- What is needed:
When you write the records again, keep every line exactly as it was.

- Data for the task:

┌──

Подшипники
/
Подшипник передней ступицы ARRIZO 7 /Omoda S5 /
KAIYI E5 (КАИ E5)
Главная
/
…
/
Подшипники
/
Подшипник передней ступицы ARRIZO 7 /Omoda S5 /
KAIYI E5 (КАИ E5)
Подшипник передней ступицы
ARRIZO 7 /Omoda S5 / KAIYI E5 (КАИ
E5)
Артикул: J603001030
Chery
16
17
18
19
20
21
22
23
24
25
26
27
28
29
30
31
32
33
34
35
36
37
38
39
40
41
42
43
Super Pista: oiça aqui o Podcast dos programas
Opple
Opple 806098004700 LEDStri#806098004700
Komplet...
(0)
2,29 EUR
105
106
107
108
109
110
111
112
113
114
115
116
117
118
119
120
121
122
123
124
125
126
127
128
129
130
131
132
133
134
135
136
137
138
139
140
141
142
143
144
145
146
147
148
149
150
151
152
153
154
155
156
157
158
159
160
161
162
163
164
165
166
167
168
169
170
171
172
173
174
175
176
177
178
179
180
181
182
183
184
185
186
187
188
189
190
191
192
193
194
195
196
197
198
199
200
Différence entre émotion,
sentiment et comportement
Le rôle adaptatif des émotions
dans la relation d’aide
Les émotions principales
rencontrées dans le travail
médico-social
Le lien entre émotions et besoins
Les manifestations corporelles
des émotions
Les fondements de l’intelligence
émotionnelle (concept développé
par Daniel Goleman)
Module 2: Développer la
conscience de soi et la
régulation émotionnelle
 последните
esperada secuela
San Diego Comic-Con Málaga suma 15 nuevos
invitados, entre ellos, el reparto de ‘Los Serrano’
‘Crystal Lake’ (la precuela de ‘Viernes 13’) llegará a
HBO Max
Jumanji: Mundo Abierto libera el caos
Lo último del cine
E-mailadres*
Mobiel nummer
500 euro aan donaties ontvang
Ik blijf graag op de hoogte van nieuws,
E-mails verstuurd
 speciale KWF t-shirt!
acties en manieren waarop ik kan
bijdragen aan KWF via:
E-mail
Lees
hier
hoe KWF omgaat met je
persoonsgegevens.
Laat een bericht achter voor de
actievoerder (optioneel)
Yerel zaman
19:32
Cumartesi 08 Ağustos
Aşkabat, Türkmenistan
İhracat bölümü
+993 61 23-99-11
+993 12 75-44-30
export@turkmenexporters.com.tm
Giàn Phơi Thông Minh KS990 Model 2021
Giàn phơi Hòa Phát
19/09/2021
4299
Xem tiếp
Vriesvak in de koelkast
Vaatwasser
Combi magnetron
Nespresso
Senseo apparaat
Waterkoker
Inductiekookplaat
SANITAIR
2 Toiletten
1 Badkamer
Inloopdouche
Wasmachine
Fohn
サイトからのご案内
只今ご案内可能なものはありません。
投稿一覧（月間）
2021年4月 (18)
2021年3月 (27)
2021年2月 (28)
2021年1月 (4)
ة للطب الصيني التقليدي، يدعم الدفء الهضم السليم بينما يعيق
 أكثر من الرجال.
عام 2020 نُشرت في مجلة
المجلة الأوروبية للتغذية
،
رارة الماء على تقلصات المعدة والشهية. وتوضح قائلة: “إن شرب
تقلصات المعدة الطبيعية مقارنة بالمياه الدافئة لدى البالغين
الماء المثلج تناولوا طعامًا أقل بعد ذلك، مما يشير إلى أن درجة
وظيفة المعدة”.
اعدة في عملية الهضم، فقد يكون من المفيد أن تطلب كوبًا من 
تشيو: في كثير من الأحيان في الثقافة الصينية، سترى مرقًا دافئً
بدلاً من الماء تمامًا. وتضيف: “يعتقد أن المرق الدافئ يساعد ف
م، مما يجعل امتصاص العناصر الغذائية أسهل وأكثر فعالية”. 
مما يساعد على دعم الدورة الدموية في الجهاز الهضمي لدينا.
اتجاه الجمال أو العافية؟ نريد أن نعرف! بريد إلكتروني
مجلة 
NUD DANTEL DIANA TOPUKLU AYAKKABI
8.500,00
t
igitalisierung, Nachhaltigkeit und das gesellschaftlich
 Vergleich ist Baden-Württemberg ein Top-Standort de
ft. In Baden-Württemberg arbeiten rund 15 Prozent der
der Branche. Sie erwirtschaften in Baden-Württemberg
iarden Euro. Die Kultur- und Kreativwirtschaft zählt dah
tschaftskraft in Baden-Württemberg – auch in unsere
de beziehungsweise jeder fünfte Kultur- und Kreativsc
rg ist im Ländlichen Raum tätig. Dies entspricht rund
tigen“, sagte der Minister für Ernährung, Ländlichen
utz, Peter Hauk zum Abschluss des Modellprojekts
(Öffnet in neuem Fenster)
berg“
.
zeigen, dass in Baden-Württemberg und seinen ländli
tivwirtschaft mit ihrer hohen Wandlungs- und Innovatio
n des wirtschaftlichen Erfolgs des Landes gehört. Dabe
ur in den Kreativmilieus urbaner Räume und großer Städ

└──

- Task output:
Подшипники
/
Подшипник передней ступицы ARRIZO 7 /Omoda S5 /
KAIYI E5 (КАИ E5)
Главная
/
…
/
Подшипники
/
Подшипник передней ступицы ARRIZO 7 /Omoda S5 /
KAIYI E5 (КАИ E5)
Подшипник передней ступицы
ARRIZO 7 /Omoda S5 / KAIYI E5 (КАИ
E5)
Артикул: J603001030
Chery
16
17
18
19
20
21
22
23
24
25
26
27
28
29
30
31
32
33
34
35
36
37
38
39
40
41
42
43
Super Pista: oiça aqui o Podcast dos programas
Opple
Opple 806098004700 LEDStri#806098004700
Komplet...
(0)
2,29 EUR
105
106
107
108
109
110
111
112
113
114
115
116
117
118
119
120
121
122
123
124
125
126
127
128
129
130
131
132
133
134
135
136
137
138
139
140
141
142
143
144
145
146
147
148
149
150
151
152
153
154
155
156
157
158
159
160
161
162
163
164
165
166
167
168
169
170
171
172
173
174
175
176
177
178
179
180
181
182
183
184
185
186
187
188
189
190
191
192
193
194
195
196
197
198
199
200
Différence entre émotion,
sentiment et comportement
Le rôle adaptatif des émotions
dans la relation d’aide
Les émotions principales
rencontrées dans le travail
médico-social
Le lien entre émotions et besoins
Les manifestations corporelles
des émotions
Les fondements de l’intelligence
émotionnelle (concept développé
par Daniel Goleman)
Module 2: Développer la
conscience de soi et la
régulation émotionnelle
 последните
esperada secuela
San Diego Comic-Con Málaga suma 15 nuevos
invitados, entre ellos, el reparto de ‘Los Serrano’
‘Crystal Lake’ (la precuela de ‘Viernes 13’) llegará a
HBO Max
Jumanji: Mundo Abierto libera el caos
Lo último del cine
E-mailadres*
Mobiel nummer
500 euro aan donaties ontvang
Ik blijf graag op de hoogte van nieuws,
E-mails verstuurd
 speciale KWF t-shirt!
acties en manieren waarop ik kan
bijdragen aan KWF via:
E-mail
Lees
hier
hoe KWF omgaat met je
persoonsgegevens.
Laat een bericht achter voor de
actievoerder (optioneel)
Yerel zaman
19:32
Cumartesi 08 Ağustos
Aşkabat, Türkmenistan
İhracat bölümü
+993 61 23-99-11
+993 12 75-44-30
export@turkmenexporters.com.tm
Giàn Phơi Thông Minh KS990 Model 2021
Giàn phơi Hòa Phát
19/09/2021
4299
Xem tiếp
Vriesvak in de koelkast
Vaatwasser
Combi magnetron
Nespresso
Senseo apparaat
Waterkoker
Inductiekookplaat
SANITAIR
2 Toiletten
1 Badkamer
Inloopdouche
Wasmachine
Fohn
サイトからのご案内
只今ご案内可能なものはありません。
投稿一覧（月間）
2021年4月 (18)
2021年3月 (27)
2021年2月 (28)
2021年1月 (4)
ة للطب الصيني التقليدي، يدعم الدفء الهضم السليم بينما يعيق
 أكثر من الرجال.
عام 2020 نُشرت في مجلة
المجلة الأوروبية للتغذية
،
رارة الماء على تقلصات المعدة والشهية. وتوضح قائلة: “إن شرب
تقلصات المعدة الطبيعية مقارنة بالمياه الدافئة لدى البالغين
الماء المثلج تناولوا طعامًا أقل بعد ذلك، مما يشير إلى أن درجة
وظيفة المعدة”.
اعدة في عملية الهضم، فقد يكون من المفيد أن تطلب كوبًا من 
تشيو: في كثير من الأحيان في الثقافة الصينية، سترى مرقًا دافئً
بدلاً من الماء تمامًا. وتضيف: “يعتقد أن المرق الدافئ يساعد ف
م، مما يجعل امتصاص العناصر الغذائية أسهل وأكثر فعالية”. 
مما يساعد على دعم الدورة الدموية في الجهاز الهضمي لدينا.
اتجاه الجمال أو العافية؟ نريد أن نعرف! بريد إلكتروني
مجلة 
NUD DANTEL DIANA TOPUKLU AYAKKABI
8.500,00
t
igitalisierung, Nachhaltigkeit und das gesellschaftlich
 Vergleich ist Baden-Württemberg ein Top-Standort de
ft. In Baden-Württemberg arbeiten rund 15 Prozent der
der Branche. Sie erwirtschaften in Baden-Württemberg
iarden Euro. Die Kultur- und Kreativwirtschaft zählt dah
tschaftskraft in Baden-Württemberg – auch in unsere
de beziehungsweise jeder fünfte Kultur- und Kreativsc
rg ist im Ländlichen Raum tätig. Dies entspricht rund
tigen“, sagte der Minister für Ernährung, Ländlichen
utz, Peter Hauk zum Abschluss des Modellprojekts
(Öffnet in neuem Fenster)
berg“
.
zeigen, dass in Baden-Württemberg und seinen ländli
tivwirtschaft mit ihrer hohen Wandlungs- und Innovatio
n des wirtschaftlichen Erfolgs des Landes gehört. Dabe
ur in den Kreativmilieus urbaner Räume und großer Städ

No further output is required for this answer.